Physicians' Academy for Cardiovascular Education

Traditional risk factors only explain 11% of the variance in carotid intima media thickness

Literature - Rundek T, Blanton SH; Bartels S, et al. - Stroke. 2013;44:2101-2108

Traditional Risk Factors Are Not Major Contributors to the Variance in Carotid Intima-Media Thickness

Rundek T, Blanton SH; Bartels S, et al.
Stroke. 2013;44:2101-2108


Carotid intima-media thickness (cIMT) has been a widely accepted imaging marker of subclinical atherosclerosis in the past [1-3]. It is now increasingly clear that IMT is a separate phenotype from a focal carotid plaque, possibly with different  biological and genetic underlying factors [4,5].
Traditional vascular risk factors such as hypertension, diabetes mellitus, dyslipidemia and smoking explain <50% of the variance of atherosclerotic plaque burden [6-9]. They may however not account for so much of the variance in IMT, especially in plaque-free location [5,10].
This study aimed to assess the contribution of traditional and less traditional vascular risk factors to the variance in cIMT and to identify individuals whose cIMT is not explained by these factors to serve as a resource for future genetic and environmental research. 1790 Stroke-free participants of the prospective population-based Northern Manhattan Study (NOMAS) and concurrently enrolled in the Oral Infections and Vascular Disease Study (INVEST) cohort were studied in the carotid imaging ancillary study.

Main results

  • After correction for age, significant associations with cIMT were seen for male sex, moderate alcohol intake, increase in waist-to-hip-ratio, pack-years of smoking, fasting glucose level, white blood cell count, and lower levels of adiponectin.
  • A step-wise multiple regression model including traditional risk factors identified the following factors as significant contributors to variance in cIMT: age (7%), male sex (3%), glucose (<1%), pack-years of smoking (<1%) and LDL-C (<1%), amounting to 11% in total.
  • A modified model that also included less traditional factors could explain 16% of the variance. This was the result of the contribution of age (9%), male sex (3%), LDL-C (0.9%), BMI (0.9%) and fasting glucose (0.7%). Furthermore, low but statistically significant contributions were seen for adiponectin (0.4%), pack-years of smoking (0.4%) and black race-ethnicity (0.3%).
  • Other less traditional risk factors such as homocysteine, cGFR and inflammatory markers did  not significantly explain the cIMT variance.

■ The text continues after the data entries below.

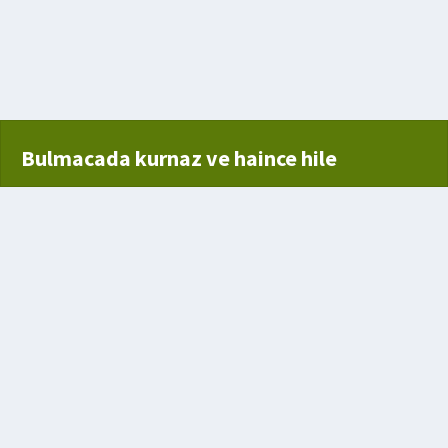
oru
Bulmacada kurnaz ve haince hile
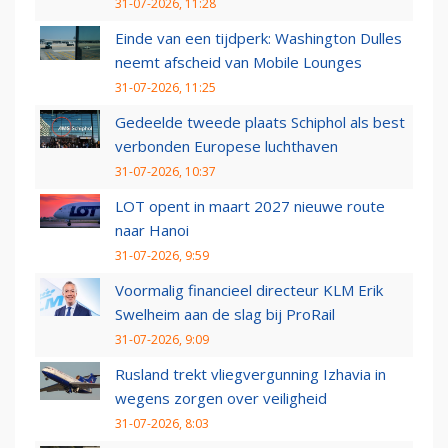
31-07-2026, 11:28
Einde van een tijdperk: Washington Dulles
neemt afscheid van Mobile Lounges
31-07-2026, 11:25
Gedeelde tweede plaats Schiphol als best
verbonden Europese luchthaven
31-07-2026, 10:37
LOT opent in maart 2027 nieuwe route
naar Hanoi
31-07-2026, 9:59
Voormalig financieel directeur KLM Erik
Swelheim aan de slag bij ProRail
31-07-2026, 9:09
Rusland trekt vliegvergunning Izhavia in
wegens zorgen over veiligheid
31-07-2026, 8:03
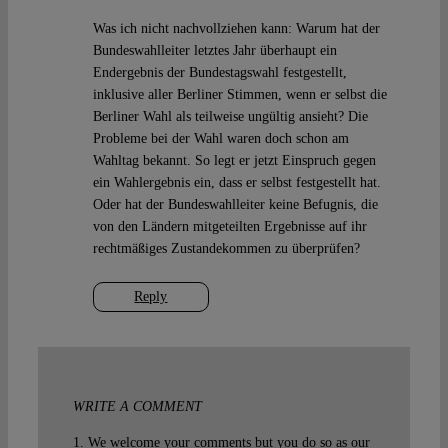
Was ich nicht nachvollziehen kann: Warum hat der
Bundeswahlleiter letztes Jahr überhaupt ein
Endergebnis der Bundestagswahl festgestellt,
inklusive aller Berliner Stimmen, wenn er selbst die
Berliner Wahl als teilweise ungültig ansieht? Die
Probleme bei der Wahl waren doch schon am
Wahltag bekannt. So legt er jetzt Einspruch gegen
ein Wahlergebnis ein, dass er selbst festgestellt hat.
Oder hat der Bundeswahlleiter keine Befugnis, die
von den Ländern mitgeteilten Ergebnisse auf ihr
rechtmäßiges Zustandekommen zu überprüfen?
Reply
WRITE A COMMENT
1. We welcome your comments but you do so as our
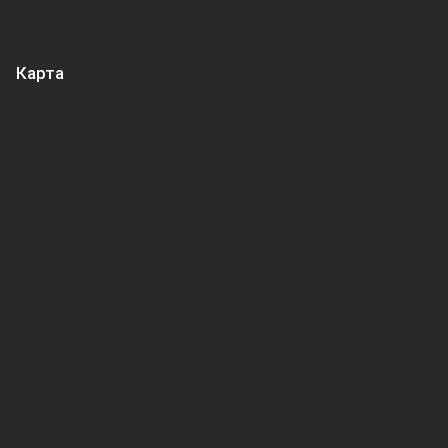
Карта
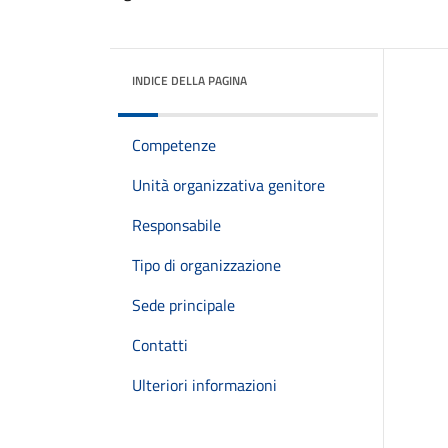
INDICE DELLA PAGINA
Competenze
Unità organizzativa genitore
Responsabile
Tipo di organizzazione
Sede principale
Contatti
Ulteriori informazioni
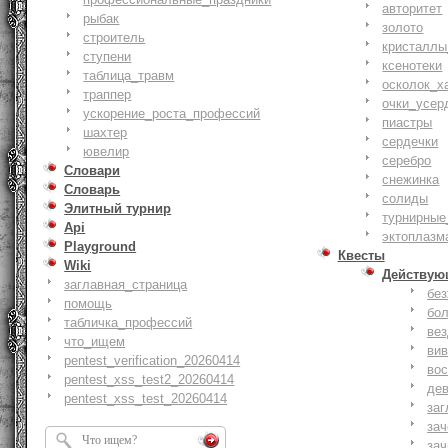
авторитет
рыбак
золото
строитель
кристаллы
ступени
ксенотеки
таблица_травм
осколок_х
траппер
очки_усер
ускорение_роста_профессий
пиастры
шахтер
сердечки
ювелир
серебро
Словари
снежинка
Словарь
солиды
Элитный турнир
турнирные
Api
эктоплазм
Playground
Квесты
Wiki
Действую
заглавная_страница
бе
помощь
бо
табличка_профессий
ве
что_ищем
ви
pentest_verification_20260414
вос
pentest_xss_test2_20260414
де
pentest_xss_test_20260414
заг
за
зач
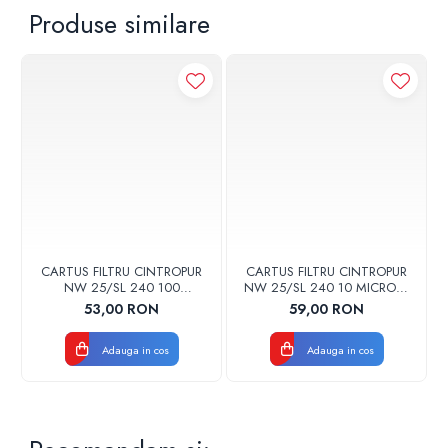
Produse similare
CARTUS FILTRU CINTROPUR
CARTUS FILTRU CINTROPUR
NW 25/SL 240 100
NW 25/SL 240 10 MICRONI
MICRONI MANSOANE
MANSOANE FILTRARE SET
53,00 RON
59,00 RON
FILTRARE SET 5BUC
5BUC
Adauga in cos
Adauga in cos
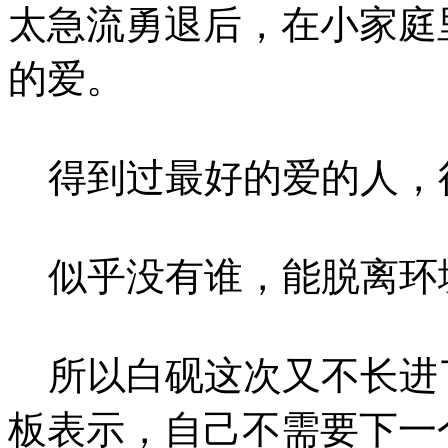
太急流勇退后，在小家庭
的爱。
得到过最好的爱的人，
似乎没有谁，能脱离环
所以白砚这次又不长进
板表示，自己不需要下一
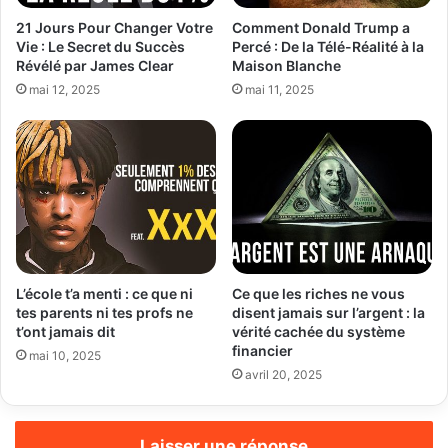
s
e
21 Jours Pour Changer Votre
Comment Donald Trump a
Vie : Le Secret du Succès
Percé : De la Télé-Réalité à la
E
Révélé par James Clear
Maison Blanche
m
a
mai 12, 2025
mai 11, 2025
i
l
L’école t’a menti : ce que ni
Ce que les riches ne vous
tes parents ni tes profs ne
disent jamais sur l’argent : la
t’ont jamais dit
vérité cachée du système
financier
mai 10, 2025
avril 20, 2025
Laisser une réponse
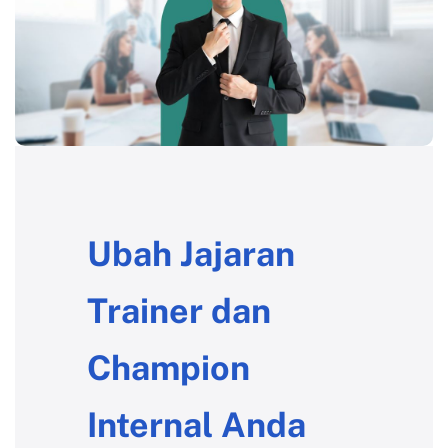
Ubah Jajaran
Trainer dan
Champion
Internal Anda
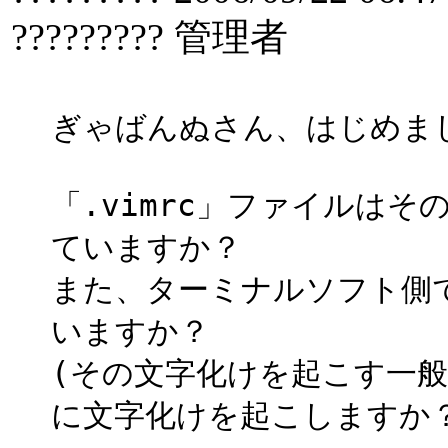
????????? 管理者
ぎゃばんぬさん、はじめま
「.vimrc」ファイルは
ていますか？
また、ターミナルソフト側
いますか？
(その文字化けを起こす一般
に文字化けを起こしますか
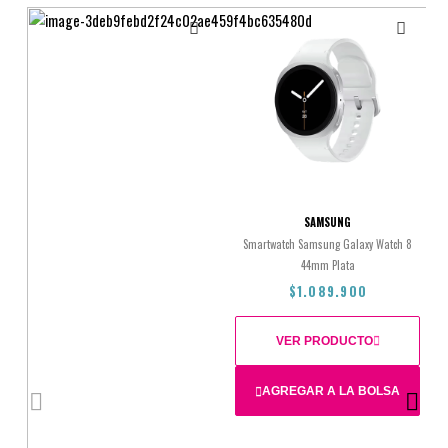
SAMSUNG
Smartwatch Samsung Galaxy Watch 8
44mm Plata
$1.089.900
VER PRODUCTO
AGREGAR A LA BOLSA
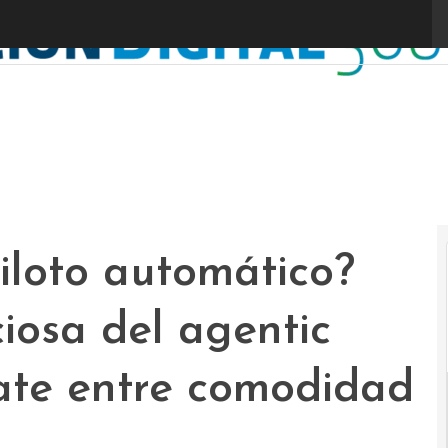
iloto automático?
ciosa del agentic
ate entre comodidad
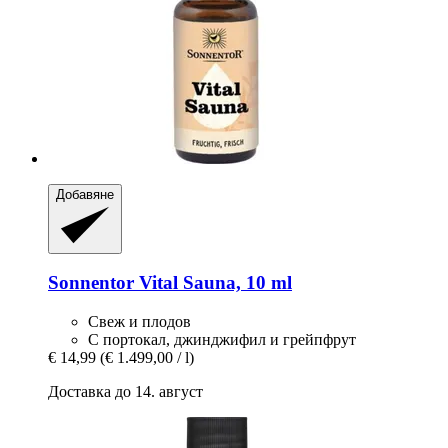
Добавяне
Sonnentor
Vital Sauna, 10 ml
Свеж и плодов
С портокал, джинджифил и грейпфрут
€ 14,99
(€ 1.499,00 / l)
Доставка до 14. август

In this multiethnic, urban population, traditional vascular risk factors explained only 11% of the variance in cIMT, with the largest contribution of age and sex. Addition of other less traditional factors could explain a further 5% of the variance.  Thus, most of the cIMT variance is not explained by traditional vascular risk factors that are commonly investigated in cerebrovascular research or in preventive clinics.